The garden I have now isn’t the garden I started with. My first proper garden was in a swamp. I didn’t realise it was in a swamp in the beginning as I was keen to get started and completely naïve. I just knew I wanted to grow my own food so I could have a healthier lifestyle.
The first version of that first garden was amazing. I grew everything I could think of and it all grew well. I thought it was all me – I was a natural. But looking back, one of those elusive perfect growing seasons where the weather was ideal, and the pest populations were low resulted me catching the gardening bug wholeheartedly.
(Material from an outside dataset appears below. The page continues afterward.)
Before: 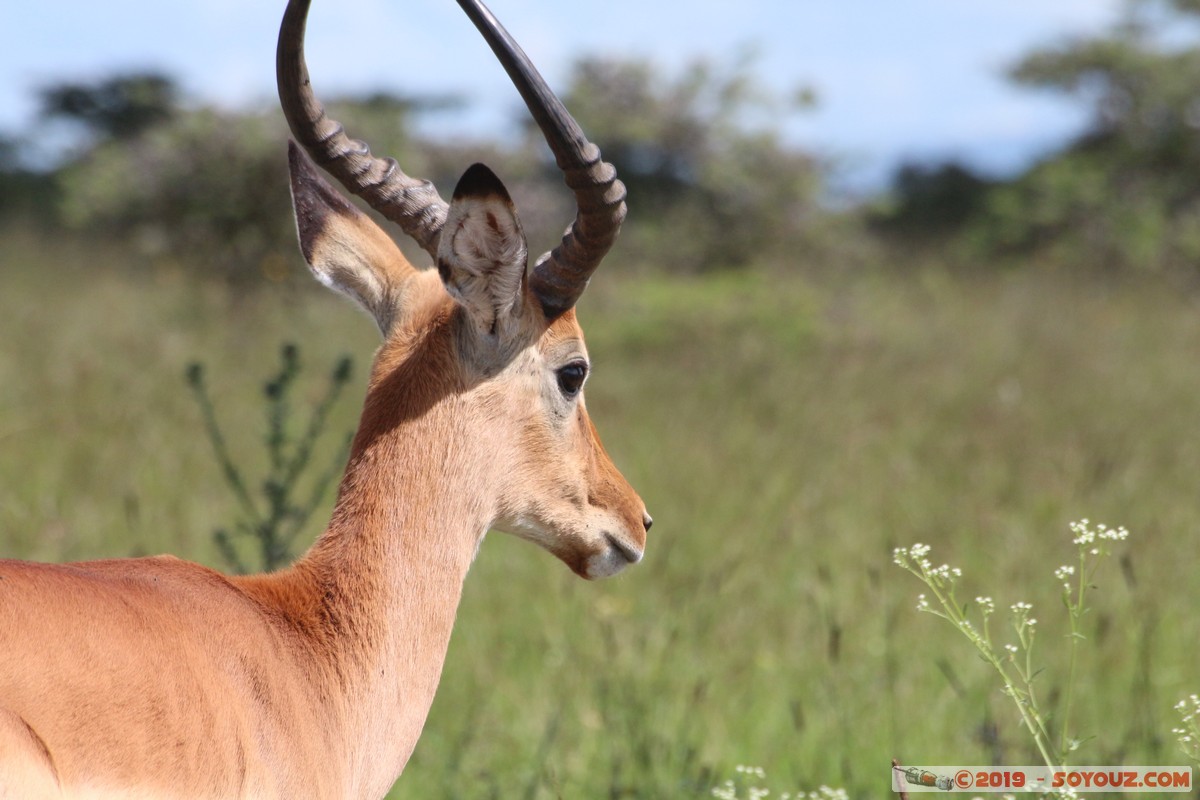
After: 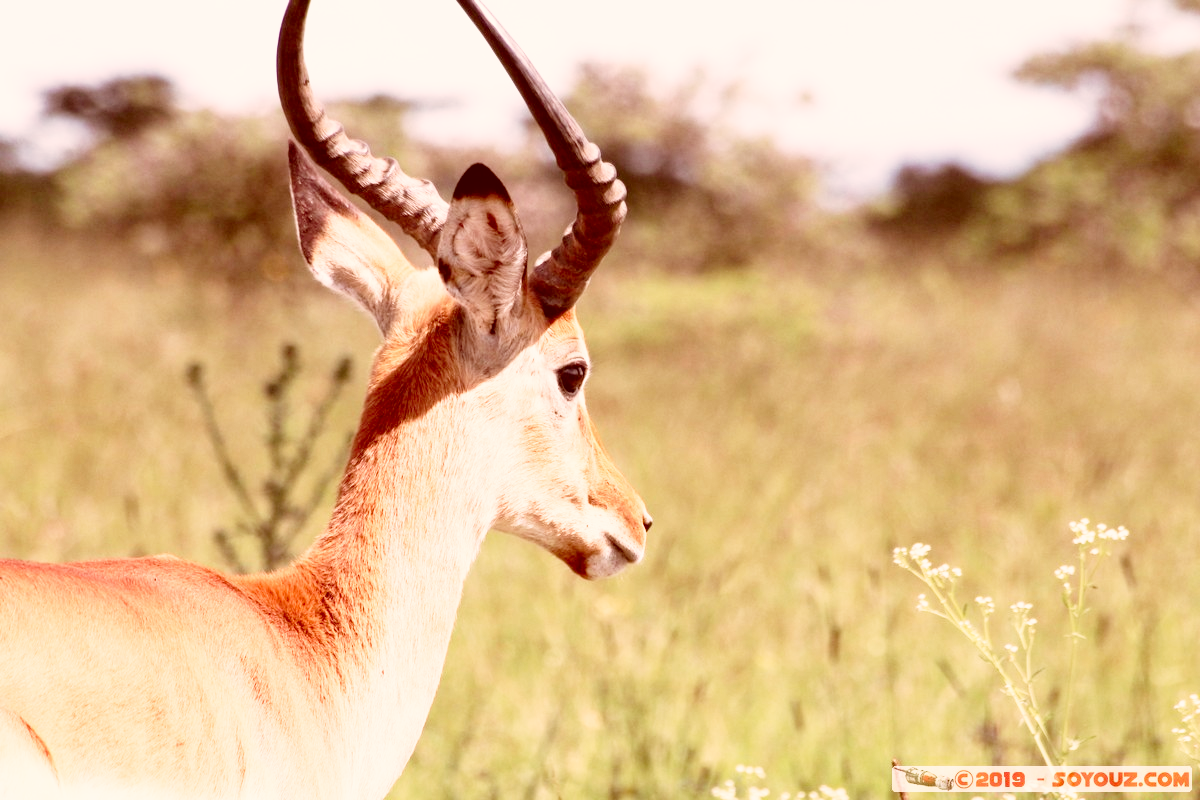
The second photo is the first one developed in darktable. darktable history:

I suspect if I had started my journey in any one of the growing seasons since I may not be where I am today!
That first garden in that first season was dug straight into the ground and for most people the soil beneath our feet is just fine for growing in, without the need for fancy raised beds. The soil I had was amazing stuff. You really can’t beat swamp soil – except as swamp soil – it has the tendency to hold water. In summer this is great and another reason my first attempts were so successful. However, buoyed by my initial success I decided to grow a winter garden in our mild climate and all was going well… until the rains came. The soil type is known as the sponge of the soil world and can hold 20x its own weight in water! But it also had a tendency to raise the water table above the level of the ground. During the first heavy rain in my winter garden I panicked. The garden was flooding, and I needed to save it. In my naivety we tried to scoop the water out but the more we removed the more there was. We gave up when my carrots sailed by.
The next version of the garden was a raised bed built from one of the horse fences that surrounded the property. Then I took down another fence and made another bed and another and before I knew it, I had 35 raised beds and no fences. It was a productive garden, kitted out with a fabulous irrigation system, thanks to the good people at Gardena. It not only provided our family with all our vegetable needs, but a surprising side affect was a blooming career as a garden writer. I was in my element and had made my peace (most of the time) with the occasional flooding.
Then we moved. I cried when we left. The garden was almost and extension of who I was. But with the promise of having a new garden at the new place I began the process of building a new garden in a new place. This garden was built in a season, with improvements based on lessons learned the hard way during the previous decade. There was a partial season in there where I had to resort to container gardening and have full respect for those who garden this way successfully. It is not an easy way to grow food.
The new garden has its own set of challenges, it is beside the sea, with its strong winds, on a sandy soil. The beds are raised once again to help negate the problems drainage problems with the less than ideal soil. They are filled with lovely swamp soil from the 6 truckloads I brought with me. There are the same number of beds, laid out in a different way. I knew how much space I needed to grow what I wanted to grow and fiddled about with grid paper hoping for a beautiful potager style garden only to find myself with functional utilitarian rows!
There is a whole different kind of learning to be done in this garden and in this environment and so the journey of the garden will continue to grow, and so will my journey as the gardener. A good gardener never stops learning.